An anomaly, for our purposes, is a data point or more likely a data aggregate that is notably different from the trend or norm. If I may oversimplify, there are three kinds of anomalies:
- Important signals. Something is going on, and it matters. Somebody — or perhaps just an automated system — needs to know about it. Time may be of the essence.
- Unimportant signals. Something is going on, but so what?
- Pure noise. Even a fair coin flip can have long streaks of coming up “heads”.
Two major considerations are:
- Whether the recipient of a signal can do something valuable with the information.
- How “costly” it is for the recipient to receive an unimportant signal or other false positive.
What I mean by the latter point is:
- Something that sets a cell phone buzzing had better be important, to the phone’s owner personally.
- But it may be OK if something unimportant changes one small part of a busy screen display.
Anyhow, the Holy Grail* of anomaly management is a system that sends the right alerts to the right people, and never sends them wrong ones. And the quest seems about as hard as that for the Holy Grail, although this one uses more venture capital and fewer horses.
*The Holy Grail, in legend, was found by 1-3 knights: Sir Galahad (in most stories), Sir Percival (in many), and Sir Bors (in some). Leading vendors right now are perhaps around the level of Sir Kay.
Difficulties in anomaly management technology include:
- Performance is a major challenge. Ideally, you’re running statistical tests on all data — at least on all fresh data — at all times.
- User experiences are held to high standards.
- False negatives are very bad.
- False positives can be very annoying.
- Robust role-based alert selection is often needed.
- So are robust visualization and drilldown.
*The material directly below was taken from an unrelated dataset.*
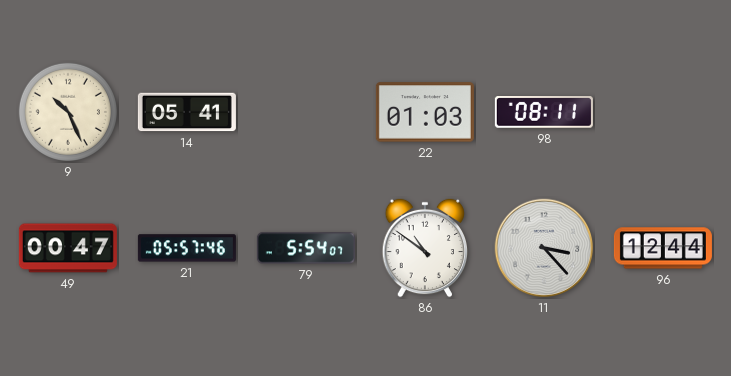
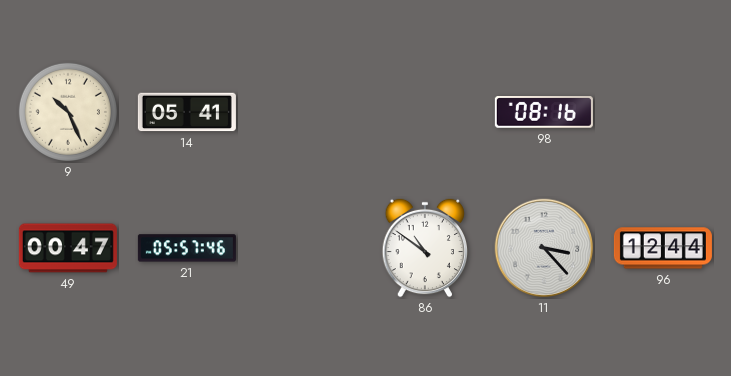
22: 01:03 -> none
98: 08:11 -> 08:16
79: 5:54 -> none
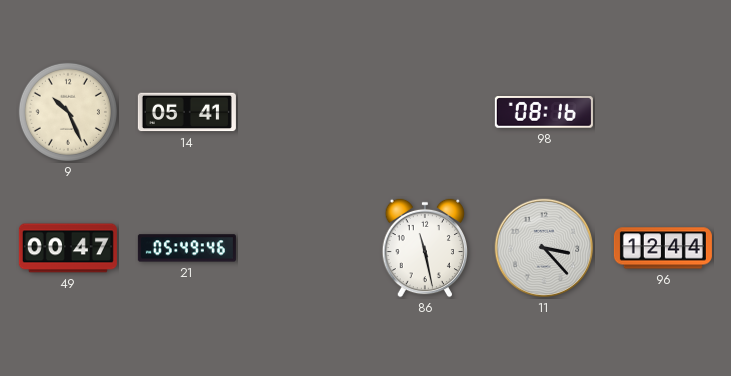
21: 05:57 -> 05:49
86: 10:51 -> 11:28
- Data quality problems can look like anomalies. In some cases, bad data screws up anomaly detection, by causing false positives. In others, it’s just another kind of anomaly to detect.
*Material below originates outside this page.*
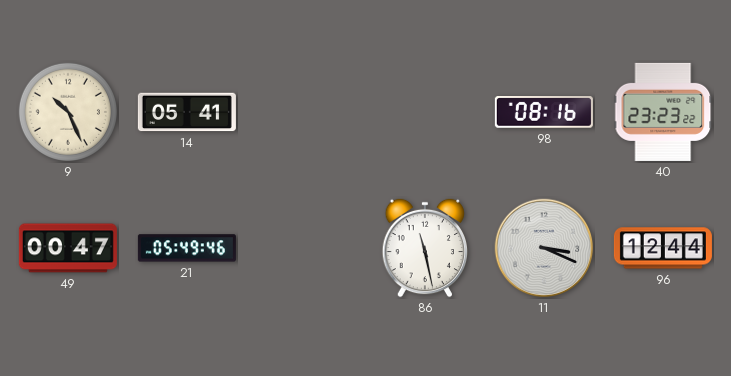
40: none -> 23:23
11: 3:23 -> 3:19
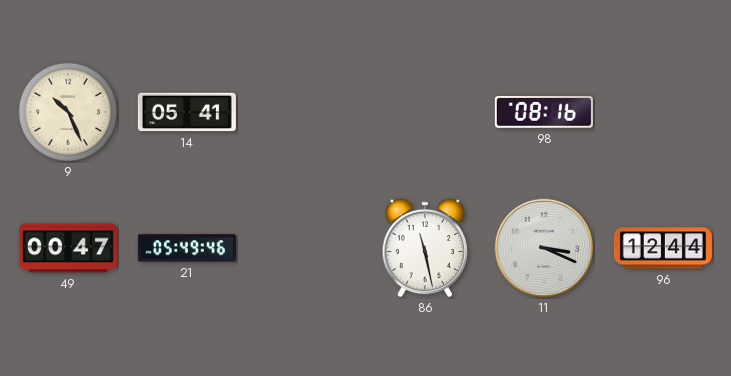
40: 23:23 -> none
- Anomalies are inherently surprising. We don’t know in advance what they’ll be.
Consequences of the last point include:
- It’s hard to tune performance when one doesn’t know exactly how the system will be used.
- It’s hard to set up role-based alerting if one doesn’t know exactly what kinds of alerts there will be.
- It’s hard to choose models for the machine learning part of the system.
Donald Rumsfeld’s distinction between “known unknowns” and “unknown unknowns” is relevant here, although it feels wrong to mention Rumsfeld and Sir Galahad in the same post.
And so a reasonable summary of my views might be:
Anomaly management is an important and difficult problem. So far, vendors have done a questionable job of solving it.
But there’s a lot of activity, which I look forward to writing about in considerable detail.
- The most directly relevant companies I’ve written about are probably Rocana and Splunk.